Insurance Glossary: Decode Your Coverage
Have you ever looked at your insurance paperwork and thought, “What does that mean?” You’re not alone. Here are some of the more common terms, defined.
All the services, medications and health related items your insurance covers are called “benefits.” It’s important to research and know your plan’s benefits in order to get the coverage you need.
Short for the Consolidated Omnibus Budget Reconciliation Act, COBRA is a federal law that allows you to keep health coverage temporarily if your coverage providing employment ends, you lose coverage as a dependent of a covered employee, or another qualifying event occurs.
This one pops up when you visit your doctor. Provided that you’ve met your deductible (see definition below), you will be asked to pay a fee that’s a fraction of the total cost of the medical service you’ve received, and your insurance company covers the rest. That fee is considered the co-payment, or co-pay. There are different co-pays for in-network and out-of-network services (for example, if you go to a doctor who doesn’t take your insurance, you will pay the out-of-network co-pay).
Coinsurance is similar to co-payments. But, instead of paying a flat fee for a service, coinsurance is a percentage of the cost of the service. For example, let’s say your coinsurance is 20% and your health insurance plan covers an office visit of $100. If you’ve paid your deductible, you would be responsible for paying 20% of $100 and the insurance company would pay the rest. Think of it as a form of cost sharing between you and your insurance company.
The deductible is the amount you are responsible for paying before your insurance company begins to cover any medical and, in some cases, prescription costs. After you’ve paid your deductible, you will typically be charged only a co-payment each time you visit a doctor or fill a prescription.
A premium is the amount you’re required to pay each month to maintain enrollment in your insurance plan. This doesn’t replace other kinds of payments, like co-pays and deductibles, but it ensures that you will continue to have coverage.

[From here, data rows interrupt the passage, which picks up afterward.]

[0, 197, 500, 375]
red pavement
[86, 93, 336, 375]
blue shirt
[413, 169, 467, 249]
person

Prior authorization, or preauthorization, is the process by which your insurance company must determine that a particular service is “medically necessary” before you can receive it even if it’s a service or treatment prescribed by your doctor. This is not the same as the insurer agreeing to cover the service, however, so you may still be responsible for some of the cost.
Qualifying Life Event
A qualifying life event, or QLE, is a major life change that allows you to enroll in a new insurance plan without waiting for the open enrollment period to begin. Qualifying life events can include marriage, losing coverage from a job, aging out of a parental health insurance plan, or having a baby.